On November 22, Captain F. L. Smith, medical director of the Northern Military District of the Home Guard, reported on his tour of the towns and hospitals in his area. He closed the schools in Kimberly and Aitkin. By then, the epidemic had ended in McGregor, but Brookston had thirty-three flu and ten pneumonia cases in the hospital, with sixty people being treated at home. Eight people were in the Floodwood hospital and 160 patients had been treated in Automba—eighty with the flu and fifteen with pneumonia. A good portion of the area had also been severely damaged by the forest fires.

In 1920, the Minnesota State Board of Health reported that there had been 257 influenza deaths in 1917 (before the new strain of the virus entered the state). That number jumped to 7,521 in 1918 and 2,579 in 1919. The majority of the deaths occurred from October 1918 through January 1919—October, 2105 deaths; November, 3,260; December, 2010; January, 1012. During that same period, Minneapolis, St. Paul, and Duluth reported 1,103, 944, and 327 deaths, respectively. The number of deaths due to influenza dropped dramatically by the spring of 1919.

In May 1919, the Office of Indian Affairs, Department of the Interior, reported that the Native American population in Minnesota was 5,792. From October 1, 1918, to March 31, 1919, there were 1,633 influenza cases in this hard-hit group. Eighty-five deaths resulted, with a fatality rate of five in 100. (The data were likely incomplete, and it is unknown whether the deaths of Native Americans were included in the state total.)

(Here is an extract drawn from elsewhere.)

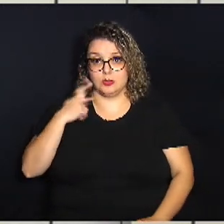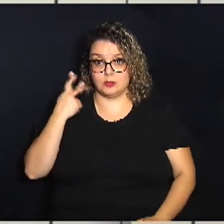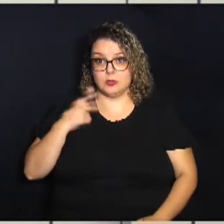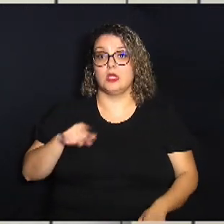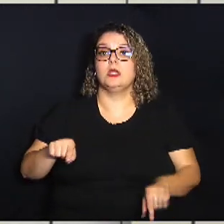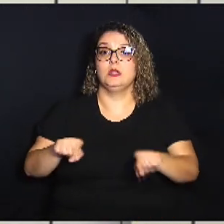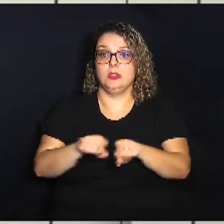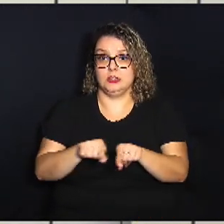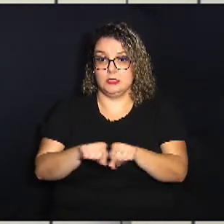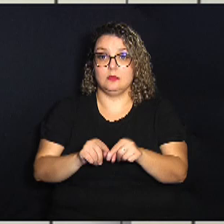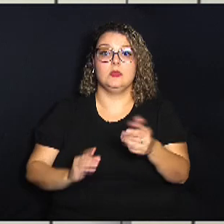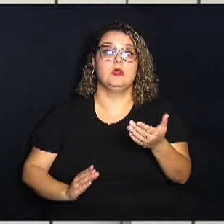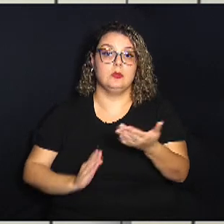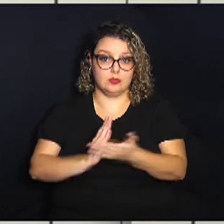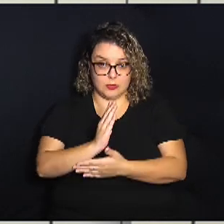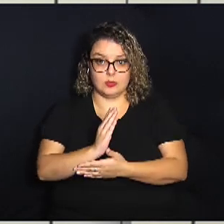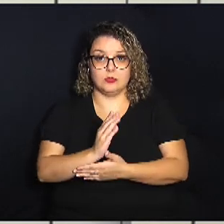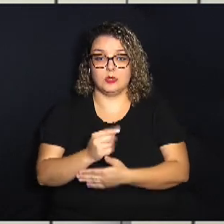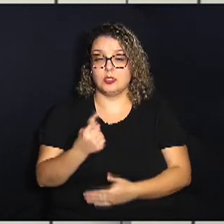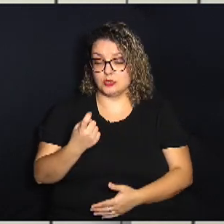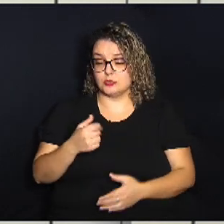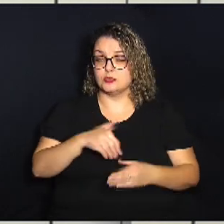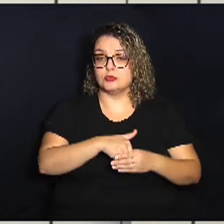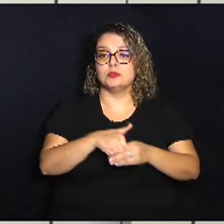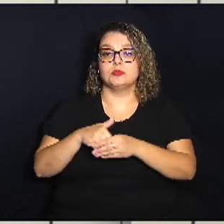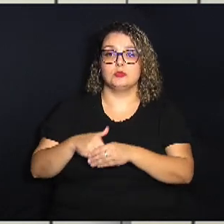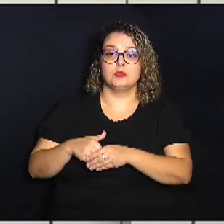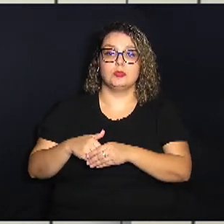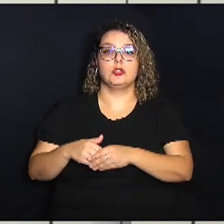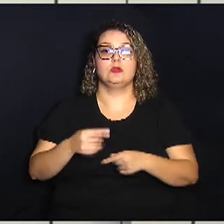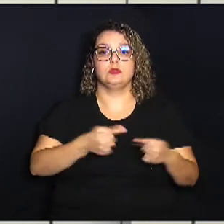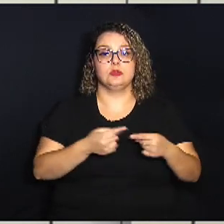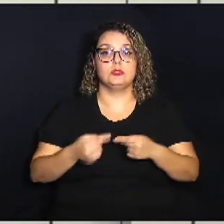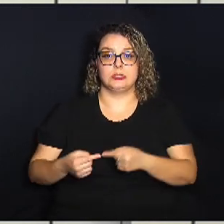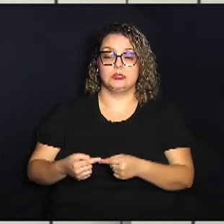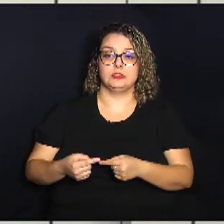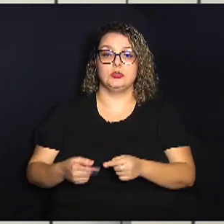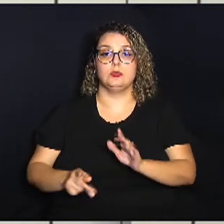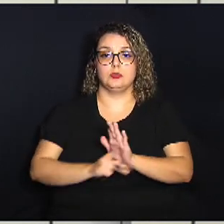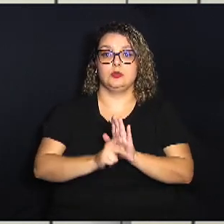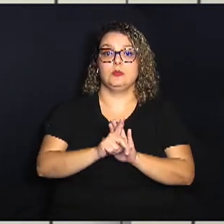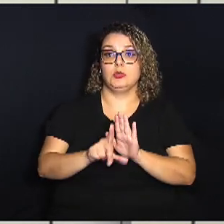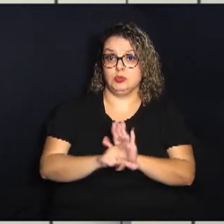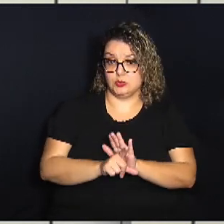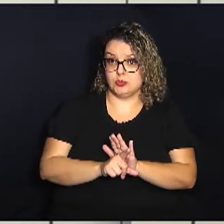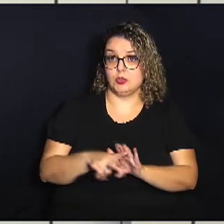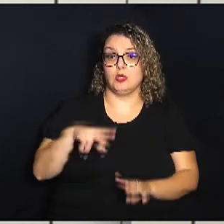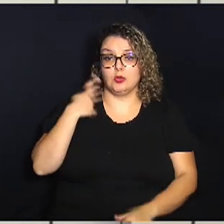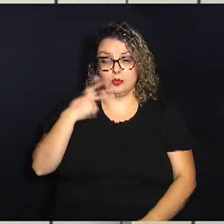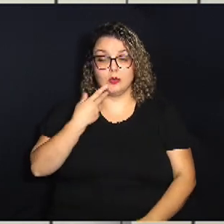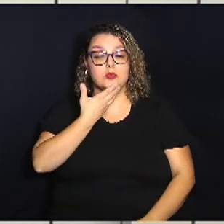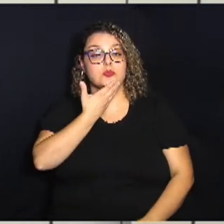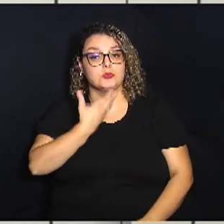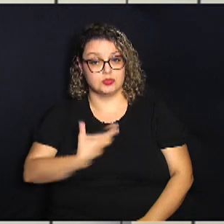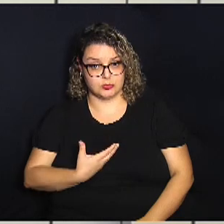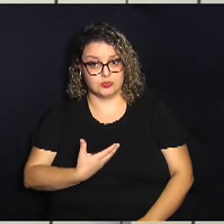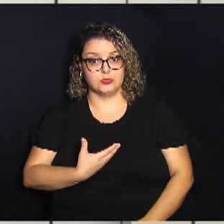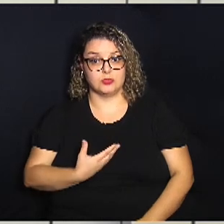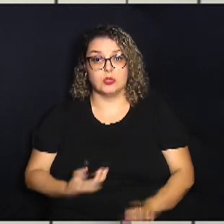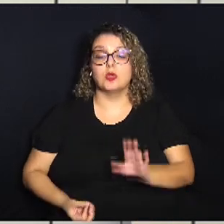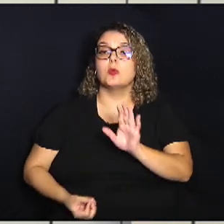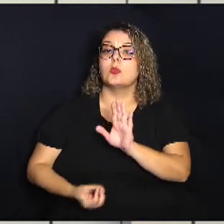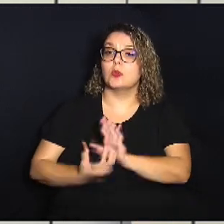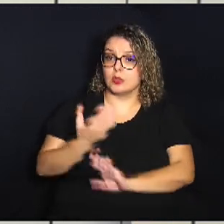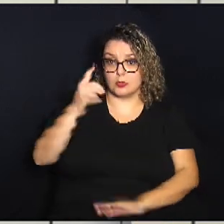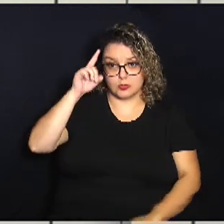também aprovaram em turno único de discussão e votação o projeto de lei de autoria do vereador Carmo Luiz que institui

Since there was no effective vaccine or antibiotics to treat flu complications, people turned to home and commercial remedies. A Dr. Delmore in Roseau County advised eating squirrel soup. Gargling with disinfectant solutions and wearing gauze masks to prevent exposure to cough and sneeze droplets was common. Quarantine to prevent exposure was the primary means of managing the epidemic.

In 1918, viruses were unknown, and the cause of influenza was incorrectly attributed to a bacterium known as Pfeiffer’s bacillus. It wasn’t until the 1930s that scientists proved that the flu is caused by viruses.

Editor’s note: A pandemic is not equivalent to an epidemic. In an epidemic, a disease affects large numbers of people within a relatively local community, such as a city or county or state. In a pandemic, a disease affects people across a broader area, such as a nation or continent. Therefore, the sections of this article that refer to the worldwide influenza crisis of 1918 use the word pandemic; those that refer to the spread of influenza inside Minnesota, including the title, use the word epidemic.